An Agentic Browser: What It Needs To Be
May 31, 2025
I was scrolling X, as you do, and thinking: How do you really build an AI-native agentic browser?
Browsers are our main window to the internet. Many companies are adding AI to them. But it doesn’t feel right. I found this blogpost by a YC GP on how AI native applications should feel like - https://koomen.dev/essays/horseless-carriages/
For me to use a new one, it needs to hit a few marks:
- All my current browser stuff (like Chrome) must work. No missing features.
- It needs to be private. Using local LLMs is key here.
That’s it for the basics. I’m okay with new ways of doing things, even if it means changing habits.
Some featured I would like
Here are some features that would make a browser incrementally agentic:
Auto Tab Grouping
Browsers already group tabs. I want it supercharged. A small, local LLM could group tabs based on what I’m reading or doing. It would just know.
Learn Mode
This is like RLHF (Reinforcement Learning with Human Feedback). It’s how models like ChatGPT got so good. This should be built into the browser. It would learn from my repetitive tasks.
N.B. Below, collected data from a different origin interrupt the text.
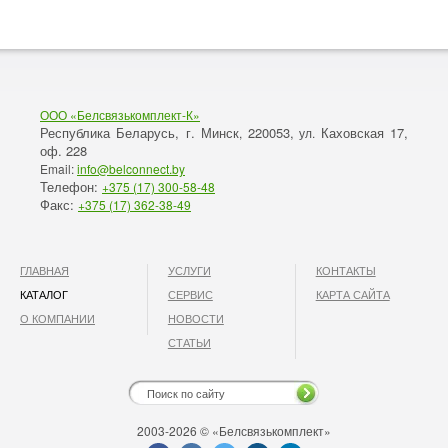
ООО «Белсвязькомплект-К»
Республика Беларусь, г. Минск
220053,
Каховская 17,
,
ул.
оф. 228
Email:
info@belconnect.by
Телефон:
+375 (17) 300-58-48
Факс:
+375 (17) 362-38-49
ГЛАВНАЯ
УСЛУГИ
КОНТАКТЫ
КАТАЛОГ
СЕРВИС
КАРТА САЙТА
О КОМПАНИИ
НОВОСТИ
СТАТЬИ
2003-2026 © «Белсвязькомплект»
Think about these scenarios:
- Researching a company and its people.
- Going down Hackernews rabbitholes to find comments or resources.
Fast, Unified Memory
My bookmarks and history need a better system. I want fast, unified memory for them.
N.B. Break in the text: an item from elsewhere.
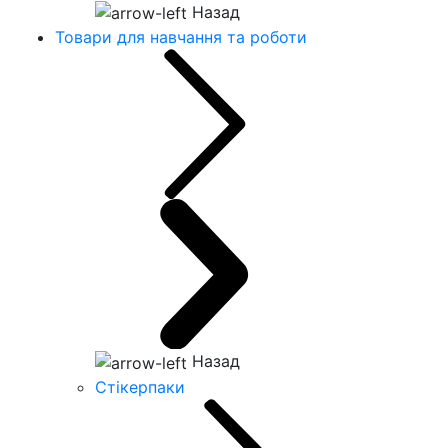
Назад
Товари для навчання та роботи
Назад
Стікерпаки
How To Build These Features
Now, how would these smart features actually work?
For Auto Tab Grouping: A Local Brain for Your Tabs
Imagine a mini-AI, a small LLM, right inside your browser. This “local brain” would constantly look at the stuff on your open tabs: the words, the titles, even the website addresses. It would learn what kinds of things you work on together.
For example, if you open three tabs about “new running shoes,” it would see they’re similar and put them in a “shopping” group for you. It gets smarter over time, learning your own way of organizing.
For Learn Mode: Watching and Getting Feedback
This is trickier. The browser would “watch” what you do.
When you do something over and over, like always opening a specific set of websites to research a company, the browser notices that pattern.
Then, the next time, it might pop up and ask, “Hey, are you researching a company again? Want me to open those usual sites for you?” If you say “yes,” it gets a good mark. If you say “no,” it learns not to do it that way next time.
This feedback (your “yes” or “no”) helps it get better at helping you with your tasks, making it super personalized.
For Fast, Unified Memory: An AI Library for Everything You’ve Seen
Think of your browser’s history and bookmarks like a giant library.
With a fast, unified memory, when you visit a website or save a bookmark, the browser’s “brain” (the LLM) would read and understand what that page is about. It stores this understanding, not just the link.
You could ask, “Find that article about running shoe reviews from last week,” even if you don’t remember the exact website.
The agent would use its understanding of all the pages you’ve seen to find exactly what you’re looking for, super fast.
Implementing these features with current tech is non-trivial. The current way is often using agents with an LLM.
The goal is a browser that truly understands and helps you. It’s about moving from just a tool to something with digital intuition.